= Set of tasks =
1 – From the market commentary, list every asset or rate quoted in the paragraph that begins "The dollar is up to EUR 0.9577", along with the level given for it.
2 – According to the market commentary, what recommendation did RBC give Tesla's stock after its upgrade?

Segment Start: Page text

Events are accelerating and institutional investors now seem to have completely lost track of the narrative, which is not very reassuring. But excesses are often erased by other excesses and perhaps we are in this second phase. After all, as one US bank pointed out on Friday, if someone had told you in June 2020 that two years later US retail sales would rise by 67%, unemployment would fall by 17 million, inflation would rise from 0.1% to 8.3%, oil would rise from $12 to $120 a barrel, and a pandemic would be followed by war and famine, you would have been taken for a raving lunatic... but that's what happened.

The current period is the most complicated to manage on stock markets since 2008. It separates investors who have only followed the liquidity in the past few years, from the savvy investors who are able to identify opportunities for the medium term, while maintaining an acceptable level of risk. This is a good time to look at the fundamentals of any sound investment.

All eyes are all on the Fed's June meeting on Wednesday. Even if investors have lost a little faith in central banks, they may cling to Captain Powell's speech, for lack of another Captain for complicated situations.

 

Economic highlights of the day:

There are no major indicators today.

The dollar is up to EUR 0.9577. The ounce of gold is trading at USD 1832. North Sea Brent at USD 121.20 per barrel and US WTI light crude at USD 119.91. The yield on 10-year US debt accelerates to 3.18% while the 5-year rises to 3.33%. Bitcoin is down to USD 23,400.

 

On markets:

* Tesla announced on Friday evening that it would submit to its shareholders a project of division by three of the nominal value of its shares in order to make them more accessible to individual investors. In addition, RBC upgraded its recommendation on the stock to "outperform" from "sector perform" saying it expects a positive surprise for the current quarter.

* Goldman Sachs - The U.S. Securities and Exchange Commission (SEC) has opened an investigation into the bank's asset management business, targeting investment funds with ESG strategies, the Wall Street Journal reported.

Segment End: Page text
Segment Start: Excerpted records

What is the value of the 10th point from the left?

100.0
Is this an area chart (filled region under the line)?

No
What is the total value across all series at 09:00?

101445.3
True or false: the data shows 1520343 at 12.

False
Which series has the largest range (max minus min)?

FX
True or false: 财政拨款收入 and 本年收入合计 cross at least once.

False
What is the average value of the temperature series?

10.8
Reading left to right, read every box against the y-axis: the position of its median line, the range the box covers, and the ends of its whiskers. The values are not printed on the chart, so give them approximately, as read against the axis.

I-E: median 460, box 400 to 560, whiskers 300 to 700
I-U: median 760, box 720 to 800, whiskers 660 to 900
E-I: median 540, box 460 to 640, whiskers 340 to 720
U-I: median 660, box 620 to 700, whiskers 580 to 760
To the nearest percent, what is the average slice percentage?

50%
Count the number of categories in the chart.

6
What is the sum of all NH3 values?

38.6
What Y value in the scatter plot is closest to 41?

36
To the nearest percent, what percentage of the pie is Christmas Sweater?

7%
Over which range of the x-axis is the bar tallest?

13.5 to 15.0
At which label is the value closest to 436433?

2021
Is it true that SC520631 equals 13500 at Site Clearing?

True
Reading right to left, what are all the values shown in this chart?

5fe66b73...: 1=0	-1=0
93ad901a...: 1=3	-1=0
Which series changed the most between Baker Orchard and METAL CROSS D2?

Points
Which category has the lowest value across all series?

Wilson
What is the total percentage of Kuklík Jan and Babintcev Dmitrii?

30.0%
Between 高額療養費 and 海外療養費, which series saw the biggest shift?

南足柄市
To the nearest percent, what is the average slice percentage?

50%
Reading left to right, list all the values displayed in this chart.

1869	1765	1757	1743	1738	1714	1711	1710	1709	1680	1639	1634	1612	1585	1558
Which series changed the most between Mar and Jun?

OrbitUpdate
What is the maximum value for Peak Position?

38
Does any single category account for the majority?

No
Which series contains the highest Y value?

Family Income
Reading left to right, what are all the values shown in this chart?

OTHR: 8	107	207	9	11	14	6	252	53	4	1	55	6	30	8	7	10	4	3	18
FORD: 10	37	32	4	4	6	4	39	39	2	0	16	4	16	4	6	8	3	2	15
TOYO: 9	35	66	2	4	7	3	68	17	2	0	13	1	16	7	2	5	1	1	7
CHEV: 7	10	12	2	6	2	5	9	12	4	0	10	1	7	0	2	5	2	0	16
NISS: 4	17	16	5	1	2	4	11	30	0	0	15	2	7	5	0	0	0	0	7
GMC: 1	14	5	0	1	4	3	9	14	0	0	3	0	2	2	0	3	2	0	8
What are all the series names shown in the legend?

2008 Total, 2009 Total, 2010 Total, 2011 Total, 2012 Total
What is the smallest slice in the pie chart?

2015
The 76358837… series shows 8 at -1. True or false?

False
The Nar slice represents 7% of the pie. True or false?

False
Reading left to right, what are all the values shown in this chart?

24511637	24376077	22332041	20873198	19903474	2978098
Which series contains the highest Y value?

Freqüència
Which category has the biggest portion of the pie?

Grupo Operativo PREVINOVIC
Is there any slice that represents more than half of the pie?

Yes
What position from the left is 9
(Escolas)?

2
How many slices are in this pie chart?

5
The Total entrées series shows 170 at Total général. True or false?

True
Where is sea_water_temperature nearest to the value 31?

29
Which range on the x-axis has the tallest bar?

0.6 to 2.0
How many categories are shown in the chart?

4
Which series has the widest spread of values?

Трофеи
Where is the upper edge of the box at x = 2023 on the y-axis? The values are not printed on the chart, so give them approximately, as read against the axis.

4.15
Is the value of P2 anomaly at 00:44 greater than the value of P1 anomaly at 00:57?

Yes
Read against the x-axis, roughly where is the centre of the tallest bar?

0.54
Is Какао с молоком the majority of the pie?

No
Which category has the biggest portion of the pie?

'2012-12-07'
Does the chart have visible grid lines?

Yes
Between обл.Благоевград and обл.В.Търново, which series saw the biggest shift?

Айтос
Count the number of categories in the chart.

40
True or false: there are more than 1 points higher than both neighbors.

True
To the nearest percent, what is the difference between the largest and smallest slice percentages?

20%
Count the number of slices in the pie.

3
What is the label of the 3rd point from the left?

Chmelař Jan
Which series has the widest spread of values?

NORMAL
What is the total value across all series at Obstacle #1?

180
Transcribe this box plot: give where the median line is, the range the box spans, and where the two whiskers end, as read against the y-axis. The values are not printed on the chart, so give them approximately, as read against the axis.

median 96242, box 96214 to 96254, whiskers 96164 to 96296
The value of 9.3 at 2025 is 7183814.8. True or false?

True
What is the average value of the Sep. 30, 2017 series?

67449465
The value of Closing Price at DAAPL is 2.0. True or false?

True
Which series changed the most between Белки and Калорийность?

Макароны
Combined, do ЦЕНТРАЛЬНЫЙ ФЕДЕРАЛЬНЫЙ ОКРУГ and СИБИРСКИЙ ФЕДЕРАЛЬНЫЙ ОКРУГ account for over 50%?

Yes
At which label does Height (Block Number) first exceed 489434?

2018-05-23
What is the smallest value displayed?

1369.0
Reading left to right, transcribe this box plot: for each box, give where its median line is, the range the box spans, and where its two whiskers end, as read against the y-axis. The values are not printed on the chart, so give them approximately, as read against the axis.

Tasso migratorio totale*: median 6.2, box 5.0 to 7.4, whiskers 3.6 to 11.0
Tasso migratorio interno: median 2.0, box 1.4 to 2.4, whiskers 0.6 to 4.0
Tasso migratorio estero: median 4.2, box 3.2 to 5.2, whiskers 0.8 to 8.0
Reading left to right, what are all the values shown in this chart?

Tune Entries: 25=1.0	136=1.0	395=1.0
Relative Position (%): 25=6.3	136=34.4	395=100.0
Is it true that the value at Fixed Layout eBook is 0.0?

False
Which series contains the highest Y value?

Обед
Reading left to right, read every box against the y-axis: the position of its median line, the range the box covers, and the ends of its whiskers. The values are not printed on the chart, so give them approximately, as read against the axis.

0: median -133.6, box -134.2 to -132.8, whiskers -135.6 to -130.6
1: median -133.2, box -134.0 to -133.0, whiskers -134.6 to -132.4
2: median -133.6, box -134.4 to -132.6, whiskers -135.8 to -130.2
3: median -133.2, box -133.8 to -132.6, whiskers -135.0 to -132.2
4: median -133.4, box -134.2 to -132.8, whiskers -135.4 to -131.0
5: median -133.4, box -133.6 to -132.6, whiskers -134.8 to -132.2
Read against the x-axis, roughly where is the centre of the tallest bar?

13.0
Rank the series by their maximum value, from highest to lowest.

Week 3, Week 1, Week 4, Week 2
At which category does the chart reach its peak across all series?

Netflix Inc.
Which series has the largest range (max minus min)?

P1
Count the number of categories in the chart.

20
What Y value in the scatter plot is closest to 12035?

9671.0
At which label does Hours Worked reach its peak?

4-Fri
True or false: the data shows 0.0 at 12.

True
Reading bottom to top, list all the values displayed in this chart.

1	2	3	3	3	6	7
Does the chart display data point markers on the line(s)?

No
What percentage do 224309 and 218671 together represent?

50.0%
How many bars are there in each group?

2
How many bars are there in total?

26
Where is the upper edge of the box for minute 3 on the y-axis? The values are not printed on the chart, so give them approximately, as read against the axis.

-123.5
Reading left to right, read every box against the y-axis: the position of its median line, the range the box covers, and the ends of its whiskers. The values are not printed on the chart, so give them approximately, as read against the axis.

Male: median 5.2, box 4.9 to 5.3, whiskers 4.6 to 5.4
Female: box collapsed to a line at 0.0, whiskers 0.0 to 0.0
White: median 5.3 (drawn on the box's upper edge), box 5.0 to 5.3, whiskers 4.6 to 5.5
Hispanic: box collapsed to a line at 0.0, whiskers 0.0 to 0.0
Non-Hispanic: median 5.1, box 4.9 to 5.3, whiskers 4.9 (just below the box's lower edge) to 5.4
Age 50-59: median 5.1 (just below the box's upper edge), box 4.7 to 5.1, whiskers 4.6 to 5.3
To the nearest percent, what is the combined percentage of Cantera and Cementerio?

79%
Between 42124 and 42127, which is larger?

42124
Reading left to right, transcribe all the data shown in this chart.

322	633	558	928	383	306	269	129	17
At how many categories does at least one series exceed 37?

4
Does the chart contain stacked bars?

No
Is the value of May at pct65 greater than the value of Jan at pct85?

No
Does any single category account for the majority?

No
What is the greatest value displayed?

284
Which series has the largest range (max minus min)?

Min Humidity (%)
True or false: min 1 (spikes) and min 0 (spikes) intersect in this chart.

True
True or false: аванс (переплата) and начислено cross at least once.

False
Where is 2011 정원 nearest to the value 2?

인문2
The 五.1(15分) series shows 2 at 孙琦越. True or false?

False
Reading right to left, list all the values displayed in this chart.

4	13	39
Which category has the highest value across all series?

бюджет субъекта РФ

Segment End: Excerpted records

= Replies =
1 –
- Dollar: EUR 0.9577
- Ounce of gold: USD 1832
- North Sea Brent: USD 121.20 per barrel
- US WTI light crude: USD 119.91
- 10-year US debt yield: 3.18%
- 5-year US debt yield: 3.33%
- Bitcoin: USD 23,400

2 – RBC upgraded Tesla to "outperform" from "sector perform."